Through all of it, the people who had set the alarm ringing did not stop ringing it. The internal version of the external collapse had already played out inside OpenAI: the Superalignment team, launched in July 2023 with a public pledge of a fifth of the company’s compute over four years to the problem of controlling superhuman systems, was dissolved in May 2024 when its leaders left, one of them complaining on the way out that safety had taken a back seat to shiny products. The safety camp lost ground inside the labs and inside the governments in the same eighteen months. But Geoffrey Hinton, decorated that October with a Nobel Prize for the very neural networks he now feared, used the platform to repeat the warning rather than retire it, returning at the end of 2024 to the same ten-to-twenty-percent estimate of human extinction he had given earlier. Yoshua Bengio kept chairing the international scientific assessments that the summit series had commissioned. The alarm did not get quieter as the politics turned against it. It got louder, and less heard, at the same time.

Underneath it all ran a mismatch the rule-writers never solved. The Bletchley Declaration took eighteen months from conception to signature; the EU AI Act took the better part of a decade; SB 1047 took a legislative session, and then a year more to come back as something smaller. The models did not wait.

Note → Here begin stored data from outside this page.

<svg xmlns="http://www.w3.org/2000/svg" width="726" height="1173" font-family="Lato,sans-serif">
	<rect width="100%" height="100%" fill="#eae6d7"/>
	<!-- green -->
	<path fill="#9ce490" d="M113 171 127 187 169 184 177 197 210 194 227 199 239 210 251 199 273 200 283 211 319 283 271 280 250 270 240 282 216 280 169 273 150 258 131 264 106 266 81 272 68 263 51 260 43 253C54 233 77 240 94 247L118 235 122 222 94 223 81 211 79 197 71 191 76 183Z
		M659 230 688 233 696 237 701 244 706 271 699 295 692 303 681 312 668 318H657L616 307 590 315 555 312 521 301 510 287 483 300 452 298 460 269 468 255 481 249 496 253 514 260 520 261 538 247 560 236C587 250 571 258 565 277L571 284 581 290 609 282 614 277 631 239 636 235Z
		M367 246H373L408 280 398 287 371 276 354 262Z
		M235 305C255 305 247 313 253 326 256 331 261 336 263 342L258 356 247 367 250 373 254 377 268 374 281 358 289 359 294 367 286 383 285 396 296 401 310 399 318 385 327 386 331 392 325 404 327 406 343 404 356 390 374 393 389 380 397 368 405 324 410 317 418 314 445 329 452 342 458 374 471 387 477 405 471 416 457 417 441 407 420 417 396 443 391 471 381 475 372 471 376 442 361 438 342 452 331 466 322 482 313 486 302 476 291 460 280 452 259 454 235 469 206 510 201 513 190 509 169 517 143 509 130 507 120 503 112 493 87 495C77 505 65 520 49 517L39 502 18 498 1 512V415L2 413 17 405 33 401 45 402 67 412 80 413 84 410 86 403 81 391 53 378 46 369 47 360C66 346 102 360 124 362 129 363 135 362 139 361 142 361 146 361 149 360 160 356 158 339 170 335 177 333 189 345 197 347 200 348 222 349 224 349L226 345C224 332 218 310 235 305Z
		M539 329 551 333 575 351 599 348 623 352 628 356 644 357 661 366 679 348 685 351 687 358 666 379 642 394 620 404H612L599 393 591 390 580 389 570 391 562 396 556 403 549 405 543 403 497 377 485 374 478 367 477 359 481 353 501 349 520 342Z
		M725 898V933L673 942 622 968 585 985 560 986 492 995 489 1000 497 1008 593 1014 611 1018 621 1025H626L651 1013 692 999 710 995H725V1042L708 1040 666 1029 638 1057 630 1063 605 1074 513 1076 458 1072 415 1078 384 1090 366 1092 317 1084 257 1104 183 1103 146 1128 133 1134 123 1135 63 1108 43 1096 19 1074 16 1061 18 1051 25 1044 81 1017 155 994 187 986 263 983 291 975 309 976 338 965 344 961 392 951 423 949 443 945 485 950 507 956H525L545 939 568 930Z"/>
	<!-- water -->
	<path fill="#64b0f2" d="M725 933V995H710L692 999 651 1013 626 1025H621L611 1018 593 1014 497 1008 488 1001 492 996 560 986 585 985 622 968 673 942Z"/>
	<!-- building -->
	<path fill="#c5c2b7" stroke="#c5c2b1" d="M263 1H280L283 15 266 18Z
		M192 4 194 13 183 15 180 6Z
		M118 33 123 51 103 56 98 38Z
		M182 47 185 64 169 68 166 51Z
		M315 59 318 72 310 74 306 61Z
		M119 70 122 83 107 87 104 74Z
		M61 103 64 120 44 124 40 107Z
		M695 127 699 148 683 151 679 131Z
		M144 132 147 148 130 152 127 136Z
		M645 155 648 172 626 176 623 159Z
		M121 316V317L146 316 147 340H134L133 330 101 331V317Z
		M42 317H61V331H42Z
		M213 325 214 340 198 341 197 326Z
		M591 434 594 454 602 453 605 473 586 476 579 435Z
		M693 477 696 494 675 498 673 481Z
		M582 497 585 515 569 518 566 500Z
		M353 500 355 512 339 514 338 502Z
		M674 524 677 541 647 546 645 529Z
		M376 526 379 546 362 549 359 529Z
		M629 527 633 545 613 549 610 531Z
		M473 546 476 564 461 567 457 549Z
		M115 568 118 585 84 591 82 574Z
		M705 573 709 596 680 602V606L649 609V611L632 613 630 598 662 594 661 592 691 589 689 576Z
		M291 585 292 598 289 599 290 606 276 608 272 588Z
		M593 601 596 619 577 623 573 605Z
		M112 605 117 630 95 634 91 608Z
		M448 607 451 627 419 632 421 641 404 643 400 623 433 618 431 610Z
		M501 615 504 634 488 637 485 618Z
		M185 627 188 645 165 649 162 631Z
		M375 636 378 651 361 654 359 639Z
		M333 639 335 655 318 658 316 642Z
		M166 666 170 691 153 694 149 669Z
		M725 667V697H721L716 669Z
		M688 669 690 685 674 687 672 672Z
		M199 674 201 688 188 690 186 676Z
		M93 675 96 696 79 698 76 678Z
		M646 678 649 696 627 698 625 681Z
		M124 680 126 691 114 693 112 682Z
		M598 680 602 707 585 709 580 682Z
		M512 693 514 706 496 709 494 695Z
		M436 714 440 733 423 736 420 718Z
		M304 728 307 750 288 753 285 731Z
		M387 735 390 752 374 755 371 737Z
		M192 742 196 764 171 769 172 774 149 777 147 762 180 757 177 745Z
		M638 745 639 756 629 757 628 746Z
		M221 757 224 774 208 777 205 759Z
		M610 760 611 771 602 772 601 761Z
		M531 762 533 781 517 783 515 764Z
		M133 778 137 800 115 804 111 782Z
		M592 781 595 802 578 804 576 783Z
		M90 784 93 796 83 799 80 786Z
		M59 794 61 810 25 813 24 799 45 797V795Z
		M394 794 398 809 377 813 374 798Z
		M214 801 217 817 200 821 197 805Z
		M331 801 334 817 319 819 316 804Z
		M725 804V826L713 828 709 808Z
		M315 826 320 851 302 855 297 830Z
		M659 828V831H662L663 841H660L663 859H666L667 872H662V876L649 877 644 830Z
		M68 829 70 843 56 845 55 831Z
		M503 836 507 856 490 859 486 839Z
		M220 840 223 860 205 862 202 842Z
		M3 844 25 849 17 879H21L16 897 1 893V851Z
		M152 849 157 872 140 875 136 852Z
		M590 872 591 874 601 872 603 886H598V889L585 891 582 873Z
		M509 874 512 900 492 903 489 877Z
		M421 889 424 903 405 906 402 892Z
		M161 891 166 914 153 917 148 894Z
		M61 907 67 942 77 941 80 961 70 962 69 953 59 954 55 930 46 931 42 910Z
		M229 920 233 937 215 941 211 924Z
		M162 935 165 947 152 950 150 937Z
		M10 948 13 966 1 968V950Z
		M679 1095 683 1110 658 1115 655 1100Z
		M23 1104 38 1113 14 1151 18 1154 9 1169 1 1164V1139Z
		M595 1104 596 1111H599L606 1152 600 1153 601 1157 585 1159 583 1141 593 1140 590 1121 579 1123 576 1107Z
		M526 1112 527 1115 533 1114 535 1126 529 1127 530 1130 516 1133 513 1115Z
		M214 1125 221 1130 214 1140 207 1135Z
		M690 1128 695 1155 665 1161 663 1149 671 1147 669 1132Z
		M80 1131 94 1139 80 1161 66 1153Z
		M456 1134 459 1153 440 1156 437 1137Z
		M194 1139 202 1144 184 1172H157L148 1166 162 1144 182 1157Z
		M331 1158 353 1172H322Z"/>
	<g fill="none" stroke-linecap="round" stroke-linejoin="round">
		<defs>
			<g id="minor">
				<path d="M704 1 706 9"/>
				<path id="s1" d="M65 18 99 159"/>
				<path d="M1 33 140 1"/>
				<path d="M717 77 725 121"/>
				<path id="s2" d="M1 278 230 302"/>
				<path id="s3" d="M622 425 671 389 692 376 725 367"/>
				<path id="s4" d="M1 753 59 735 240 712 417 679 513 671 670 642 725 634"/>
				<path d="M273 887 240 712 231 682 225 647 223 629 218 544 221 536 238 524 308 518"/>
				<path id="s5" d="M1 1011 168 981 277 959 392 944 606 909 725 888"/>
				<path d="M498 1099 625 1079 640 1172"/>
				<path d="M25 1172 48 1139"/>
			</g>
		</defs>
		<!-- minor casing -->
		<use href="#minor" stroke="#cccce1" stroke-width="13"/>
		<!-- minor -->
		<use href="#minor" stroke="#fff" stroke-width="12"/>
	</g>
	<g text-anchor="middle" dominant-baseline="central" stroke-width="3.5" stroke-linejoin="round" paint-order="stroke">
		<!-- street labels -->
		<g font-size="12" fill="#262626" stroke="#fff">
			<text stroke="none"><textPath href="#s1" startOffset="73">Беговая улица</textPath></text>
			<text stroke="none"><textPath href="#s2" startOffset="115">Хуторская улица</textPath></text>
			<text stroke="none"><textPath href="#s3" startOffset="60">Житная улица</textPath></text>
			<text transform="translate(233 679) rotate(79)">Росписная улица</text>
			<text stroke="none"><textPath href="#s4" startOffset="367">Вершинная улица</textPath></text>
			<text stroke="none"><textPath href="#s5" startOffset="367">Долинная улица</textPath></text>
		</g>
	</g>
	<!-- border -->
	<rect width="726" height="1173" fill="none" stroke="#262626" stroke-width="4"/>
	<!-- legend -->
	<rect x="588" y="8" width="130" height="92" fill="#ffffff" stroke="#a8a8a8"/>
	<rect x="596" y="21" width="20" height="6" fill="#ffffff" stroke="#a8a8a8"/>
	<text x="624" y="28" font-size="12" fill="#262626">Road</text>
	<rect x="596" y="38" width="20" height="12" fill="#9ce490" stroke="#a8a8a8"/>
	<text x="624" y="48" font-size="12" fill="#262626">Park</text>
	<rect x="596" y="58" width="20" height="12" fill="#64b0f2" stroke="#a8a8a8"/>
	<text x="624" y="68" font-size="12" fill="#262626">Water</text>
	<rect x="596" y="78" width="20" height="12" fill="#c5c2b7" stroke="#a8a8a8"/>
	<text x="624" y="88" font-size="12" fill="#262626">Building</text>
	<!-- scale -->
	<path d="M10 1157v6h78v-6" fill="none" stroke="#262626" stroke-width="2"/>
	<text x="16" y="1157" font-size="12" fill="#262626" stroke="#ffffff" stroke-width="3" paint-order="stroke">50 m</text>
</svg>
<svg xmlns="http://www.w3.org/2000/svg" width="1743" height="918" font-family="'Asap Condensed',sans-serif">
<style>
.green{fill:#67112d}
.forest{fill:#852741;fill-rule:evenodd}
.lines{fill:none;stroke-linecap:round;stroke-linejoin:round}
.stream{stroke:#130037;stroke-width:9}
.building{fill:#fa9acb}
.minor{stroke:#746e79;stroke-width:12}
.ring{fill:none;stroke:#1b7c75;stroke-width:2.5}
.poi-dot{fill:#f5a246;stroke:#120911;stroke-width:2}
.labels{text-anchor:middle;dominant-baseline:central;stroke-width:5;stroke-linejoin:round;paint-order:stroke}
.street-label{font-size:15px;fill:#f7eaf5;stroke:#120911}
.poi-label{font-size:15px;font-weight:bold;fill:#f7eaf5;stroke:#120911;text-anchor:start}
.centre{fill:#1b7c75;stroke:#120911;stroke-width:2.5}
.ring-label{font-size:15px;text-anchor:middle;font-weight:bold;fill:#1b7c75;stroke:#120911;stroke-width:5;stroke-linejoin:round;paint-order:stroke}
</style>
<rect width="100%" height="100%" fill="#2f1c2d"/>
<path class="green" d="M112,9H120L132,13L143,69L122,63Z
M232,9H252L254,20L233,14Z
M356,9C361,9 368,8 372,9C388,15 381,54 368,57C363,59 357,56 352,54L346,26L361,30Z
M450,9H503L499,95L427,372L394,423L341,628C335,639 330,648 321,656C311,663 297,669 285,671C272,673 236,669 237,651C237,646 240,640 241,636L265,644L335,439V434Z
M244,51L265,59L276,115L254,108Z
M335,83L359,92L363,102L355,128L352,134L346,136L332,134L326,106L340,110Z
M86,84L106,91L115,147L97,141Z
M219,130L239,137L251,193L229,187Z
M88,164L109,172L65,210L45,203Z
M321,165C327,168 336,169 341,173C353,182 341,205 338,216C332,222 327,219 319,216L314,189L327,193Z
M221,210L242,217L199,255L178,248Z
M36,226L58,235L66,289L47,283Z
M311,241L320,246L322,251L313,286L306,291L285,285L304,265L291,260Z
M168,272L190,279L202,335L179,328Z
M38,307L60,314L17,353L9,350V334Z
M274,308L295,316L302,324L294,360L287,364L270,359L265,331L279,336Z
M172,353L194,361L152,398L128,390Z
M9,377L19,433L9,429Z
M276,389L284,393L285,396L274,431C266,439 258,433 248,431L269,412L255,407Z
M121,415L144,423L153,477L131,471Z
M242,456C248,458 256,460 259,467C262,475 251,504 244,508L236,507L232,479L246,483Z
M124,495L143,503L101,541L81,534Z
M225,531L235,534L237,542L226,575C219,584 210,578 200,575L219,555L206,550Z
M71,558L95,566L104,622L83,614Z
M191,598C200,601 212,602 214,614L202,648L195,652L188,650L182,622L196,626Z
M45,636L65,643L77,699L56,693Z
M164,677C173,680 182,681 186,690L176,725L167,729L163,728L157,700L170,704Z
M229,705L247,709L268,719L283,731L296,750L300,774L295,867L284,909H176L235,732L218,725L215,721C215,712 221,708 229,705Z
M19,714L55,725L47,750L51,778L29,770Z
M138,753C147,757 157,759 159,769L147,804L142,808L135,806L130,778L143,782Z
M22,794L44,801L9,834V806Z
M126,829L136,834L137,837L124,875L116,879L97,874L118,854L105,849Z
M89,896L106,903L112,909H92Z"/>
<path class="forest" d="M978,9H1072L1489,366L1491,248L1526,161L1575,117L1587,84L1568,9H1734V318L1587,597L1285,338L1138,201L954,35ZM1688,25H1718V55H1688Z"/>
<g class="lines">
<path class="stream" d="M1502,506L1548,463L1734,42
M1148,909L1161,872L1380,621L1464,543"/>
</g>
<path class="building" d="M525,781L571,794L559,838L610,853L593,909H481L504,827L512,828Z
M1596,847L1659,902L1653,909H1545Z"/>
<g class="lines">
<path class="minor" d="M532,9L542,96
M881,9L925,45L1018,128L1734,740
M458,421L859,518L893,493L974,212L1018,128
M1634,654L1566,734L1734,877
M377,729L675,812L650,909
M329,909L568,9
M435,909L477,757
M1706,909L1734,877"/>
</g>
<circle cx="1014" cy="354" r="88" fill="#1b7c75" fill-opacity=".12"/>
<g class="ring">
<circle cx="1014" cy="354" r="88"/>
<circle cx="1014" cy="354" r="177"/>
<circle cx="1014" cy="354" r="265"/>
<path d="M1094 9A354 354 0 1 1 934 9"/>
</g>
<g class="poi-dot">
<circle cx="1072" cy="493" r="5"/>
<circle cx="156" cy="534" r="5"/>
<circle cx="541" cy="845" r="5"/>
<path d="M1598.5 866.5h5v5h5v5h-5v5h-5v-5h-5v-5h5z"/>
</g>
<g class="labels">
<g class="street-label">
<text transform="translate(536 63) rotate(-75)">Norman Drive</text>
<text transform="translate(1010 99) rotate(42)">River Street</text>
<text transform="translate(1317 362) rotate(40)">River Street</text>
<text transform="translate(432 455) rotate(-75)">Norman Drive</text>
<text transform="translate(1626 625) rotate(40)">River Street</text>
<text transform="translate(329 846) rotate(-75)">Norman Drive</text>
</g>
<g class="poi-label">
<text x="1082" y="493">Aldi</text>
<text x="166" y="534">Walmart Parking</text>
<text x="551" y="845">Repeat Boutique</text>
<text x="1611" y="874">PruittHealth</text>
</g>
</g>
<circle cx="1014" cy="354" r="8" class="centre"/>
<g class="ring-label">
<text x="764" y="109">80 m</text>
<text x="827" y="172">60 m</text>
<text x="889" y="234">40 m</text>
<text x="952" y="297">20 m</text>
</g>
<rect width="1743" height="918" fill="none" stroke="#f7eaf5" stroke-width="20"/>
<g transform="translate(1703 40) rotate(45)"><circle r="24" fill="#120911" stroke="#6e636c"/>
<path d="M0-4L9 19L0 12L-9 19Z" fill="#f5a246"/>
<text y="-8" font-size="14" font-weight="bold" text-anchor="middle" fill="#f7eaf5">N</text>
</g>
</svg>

In the time it took Brussels to agree on which systems counted as high-risk, the systems crossed the thresholds, then crossed them again, and the compute lines drawn into Biden’s order and Wiener’s bill to bind the most powerful models of 2023 looked, by 2026, like fences around an empty field. The harms that had actually reached the public in those years had nothing to do with the science-fiction catastrophes the declarations described. They were faked images of real people, and disputes over whose work had been swallowed to build the machines, and a wave of generated content that no summit communiqué had a clause for. While the governments wrote rules for the catastrophe they imagined, the counterfeit had already arrived.